Dr. Lance Liotta commented on the public response to the raw proteomics datasets that his group provided online as part of projects with the NCI. He noted that the NCI felt that the field would benefit from raw data sets generated as platforms were modified and developed. These data were partially-analyzed. In response, hundreds of people analyzed the data using their own methodologies, and feedback suggested both improved analytic methods and inabilities to reproduce the data. However, in some instances, the data were analyzed and papers were published without discussions with Dr. Liotta's research group. He therefore stressed the need for communication between those who post data and those who analyze it and publish their results. He noted that the concept of smaller groups that share data initially before posting ( e.g., PRIDE) is a good idea. Also, he urged data posters to consider protections of confidentiality for human sample databases, as it cannot be assumed that users will communicate how they plan to analyze the data or communicate the results. One attendee commented that this example illustrates the importance of meta-data standards.
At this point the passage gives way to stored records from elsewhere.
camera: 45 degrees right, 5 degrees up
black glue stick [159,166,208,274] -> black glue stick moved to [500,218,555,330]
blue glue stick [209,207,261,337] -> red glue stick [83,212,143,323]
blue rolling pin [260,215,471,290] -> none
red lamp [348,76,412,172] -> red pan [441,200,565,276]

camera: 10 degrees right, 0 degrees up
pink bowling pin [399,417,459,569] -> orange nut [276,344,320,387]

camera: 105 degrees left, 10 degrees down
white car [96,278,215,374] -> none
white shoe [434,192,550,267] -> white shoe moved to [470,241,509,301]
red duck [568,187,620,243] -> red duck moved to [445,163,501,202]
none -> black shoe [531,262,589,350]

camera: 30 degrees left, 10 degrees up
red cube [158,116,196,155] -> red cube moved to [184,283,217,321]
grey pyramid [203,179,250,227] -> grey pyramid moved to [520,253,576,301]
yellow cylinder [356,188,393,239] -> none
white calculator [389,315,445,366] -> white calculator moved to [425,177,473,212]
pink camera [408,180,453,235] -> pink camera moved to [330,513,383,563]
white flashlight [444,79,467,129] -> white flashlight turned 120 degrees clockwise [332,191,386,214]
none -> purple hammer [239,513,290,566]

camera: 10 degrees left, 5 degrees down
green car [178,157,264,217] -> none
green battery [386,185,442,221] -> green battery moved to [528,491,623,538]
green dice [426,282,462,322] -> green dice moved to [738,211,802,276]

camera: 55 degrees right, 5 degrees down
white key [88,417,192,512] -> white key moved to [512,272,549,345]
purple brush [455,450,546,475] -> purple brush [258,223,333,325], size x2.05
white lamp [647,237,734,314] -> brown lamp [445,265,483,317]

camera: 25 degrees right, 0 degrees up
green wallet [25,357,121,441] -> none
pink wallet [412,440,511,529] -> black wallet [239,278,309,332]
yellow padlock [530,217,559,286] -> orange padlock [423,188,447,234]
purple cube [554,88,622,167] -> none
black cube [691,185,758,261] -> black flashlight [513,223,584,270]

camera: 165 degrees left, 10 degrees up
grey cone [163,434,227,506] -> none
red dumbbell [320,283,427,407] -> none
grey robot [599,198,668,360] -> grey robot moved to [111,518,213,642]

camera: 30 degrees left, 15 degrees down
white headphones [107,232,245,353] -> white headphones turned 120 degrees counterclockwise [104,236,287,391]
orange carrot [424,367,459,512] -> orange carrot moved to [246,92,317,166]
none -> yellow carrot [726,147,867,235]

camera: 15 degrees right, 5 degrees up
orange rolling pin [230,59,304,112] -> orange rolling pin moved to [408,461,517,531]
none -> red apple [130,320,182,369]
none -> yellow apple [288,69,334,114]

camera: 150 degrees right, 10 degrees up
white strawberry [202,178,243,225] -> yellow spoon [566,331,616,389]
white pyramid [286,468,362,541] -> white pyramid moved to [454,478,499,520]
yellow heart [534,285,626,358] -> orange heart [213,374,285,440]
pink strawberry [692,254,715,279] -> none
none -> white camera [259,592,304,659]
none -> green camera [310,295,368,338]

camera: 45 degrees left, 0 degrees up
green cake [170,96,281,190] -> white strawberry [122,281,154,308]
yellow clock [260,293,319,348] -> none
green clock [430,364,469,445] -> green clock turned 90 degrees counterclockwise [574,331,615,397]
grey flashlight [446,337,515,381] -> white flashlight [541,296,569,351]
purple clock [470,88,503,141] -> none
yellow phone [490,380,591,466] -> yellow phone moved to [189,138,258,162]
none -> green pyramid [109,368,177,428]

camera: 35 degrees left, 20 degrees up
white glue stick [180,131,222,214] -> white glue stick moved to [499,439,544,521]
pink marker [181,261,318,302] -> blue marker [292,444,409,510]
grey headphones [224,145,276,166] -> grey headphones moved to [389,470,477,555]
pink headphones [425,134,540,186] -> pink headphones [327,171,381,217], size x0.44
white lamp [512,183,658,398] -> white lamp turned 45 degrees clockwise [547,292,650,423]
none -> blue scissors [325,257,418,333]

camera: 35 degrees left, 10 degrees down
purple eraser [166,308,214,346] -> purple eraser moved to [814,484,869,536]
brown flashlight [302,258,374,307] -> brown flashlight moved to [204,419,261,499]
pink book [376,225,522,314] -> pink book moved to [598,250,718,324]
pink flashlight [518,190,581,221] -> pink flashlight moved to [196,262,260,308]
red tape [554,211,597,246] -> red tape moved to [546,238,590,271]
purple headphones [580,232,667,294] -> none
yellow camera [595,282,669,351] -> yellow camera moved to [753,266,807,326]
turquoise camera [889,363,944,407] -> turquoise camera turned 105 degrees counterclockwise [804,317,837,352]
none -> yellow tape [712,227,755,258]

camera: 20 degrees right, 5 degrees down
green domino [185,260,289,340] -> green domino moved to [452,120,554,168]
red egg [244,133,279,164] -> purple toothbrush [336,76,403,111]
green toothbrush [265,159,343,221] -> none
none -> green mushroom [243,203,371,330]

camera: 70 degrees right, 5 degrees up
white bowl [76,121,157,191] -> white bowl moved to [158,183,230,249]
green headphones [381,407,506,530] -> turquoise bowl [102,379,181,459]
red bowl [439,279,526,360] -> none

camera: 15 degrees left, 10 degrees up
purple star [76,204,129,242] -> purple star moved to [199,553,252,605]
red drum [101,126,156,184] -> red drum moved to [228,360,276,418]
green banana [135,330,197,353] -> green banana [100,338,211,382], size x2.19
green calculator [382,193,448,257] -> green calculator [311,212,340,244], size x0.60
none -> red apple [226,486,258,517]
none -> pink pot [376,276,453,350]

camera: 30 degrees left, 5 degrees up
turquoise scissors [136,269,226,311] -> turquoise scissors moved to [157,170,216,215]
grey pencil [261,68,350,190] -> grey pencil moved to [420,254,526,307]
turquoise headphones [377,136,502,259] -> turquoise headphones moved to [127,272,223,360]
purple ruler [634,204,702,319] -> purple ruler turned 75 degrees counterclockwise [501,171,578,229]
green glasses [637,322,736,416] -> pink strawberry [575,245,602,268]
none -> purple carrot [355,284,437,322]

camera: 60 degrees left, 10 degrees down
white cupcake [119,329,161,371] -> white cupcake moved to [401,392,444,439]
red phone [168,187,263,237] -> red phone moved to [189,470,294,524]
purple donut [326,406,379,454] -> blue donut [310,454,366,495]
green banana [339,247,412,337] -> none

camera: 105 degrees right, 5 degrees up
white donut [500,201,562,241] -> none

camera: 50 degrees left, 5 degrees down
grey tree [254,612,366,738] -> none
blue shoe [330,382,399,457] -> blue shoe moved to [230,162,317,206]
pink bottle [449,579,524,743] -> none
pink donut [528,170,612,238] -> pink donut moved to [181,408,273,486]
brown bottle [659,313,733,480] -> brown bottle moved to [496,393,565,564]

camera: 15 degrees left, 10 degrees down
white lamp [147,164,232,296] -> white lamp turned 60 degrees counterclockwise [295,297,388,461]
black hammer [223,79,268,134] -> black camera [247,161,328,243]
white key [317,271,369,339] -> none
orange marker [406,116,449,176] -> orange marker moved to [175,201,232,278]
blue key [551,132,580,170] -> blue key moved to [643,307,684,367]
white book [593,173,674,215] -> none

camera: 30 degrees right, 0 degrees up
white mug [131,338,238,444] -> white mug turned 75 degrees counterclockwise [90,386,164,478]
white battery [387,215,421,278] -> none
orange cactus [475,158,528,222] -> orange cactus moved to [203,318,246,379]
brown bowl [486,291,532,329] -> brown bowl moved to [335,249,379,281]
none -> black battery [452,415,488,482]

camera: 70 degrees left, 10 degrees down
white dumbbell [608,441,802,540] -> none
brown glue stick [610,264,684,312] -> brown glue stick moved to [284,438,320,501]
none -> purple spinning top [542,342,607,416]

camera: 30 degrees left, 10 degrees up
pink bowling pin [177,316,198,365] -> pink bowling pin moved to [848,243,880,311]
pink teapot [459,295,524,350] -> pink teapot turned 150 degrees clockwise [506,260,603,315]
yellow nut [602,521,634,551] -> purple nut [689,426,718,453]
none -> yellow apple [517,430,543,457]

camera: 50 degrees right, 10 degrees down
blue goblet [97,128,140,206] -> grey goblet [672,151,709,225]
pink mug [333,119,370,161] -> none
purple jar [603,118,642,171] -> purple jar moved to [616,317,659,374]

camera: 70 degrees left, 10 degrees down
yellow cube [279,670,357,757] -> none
Participants then discussed the needs for biologists as users of proteomic data. It was observed that most biologists will not read tables of proteomic data; identified proteins must be shown to correlate with phenotypic relevance. Because conditions such as the CO 2 level and tissue-culture techniques affect the proteome, this presents a major problem for biological use. Another participant noted that transcriptomic and genomic correlation is a key to making effective use of proteomic data.

One attendee commented on the difficulty of enforcing community standards for analysis and suggested that the field consider the example set by the HGP. When the data are made available, the community will develop the tools necessary to make these data biologically relevant. One attendee asked whether the proteomics informatics community is positioned to influence editors' policies for accepting manuscripts in tandem with the ability to release data. In response, it was noted that the modified data-release policy for most of the proteome data must recognize efforts of the sequencing and bioinformatics groups, with timely release being key.

It was also observed that standards for bioinformatics cannot be divorced from those for methodologies; both must be developed in parallel. Also, the analog data from MS differs from the digital data from the human genome, and the digital format embeds a certain level of objectivity.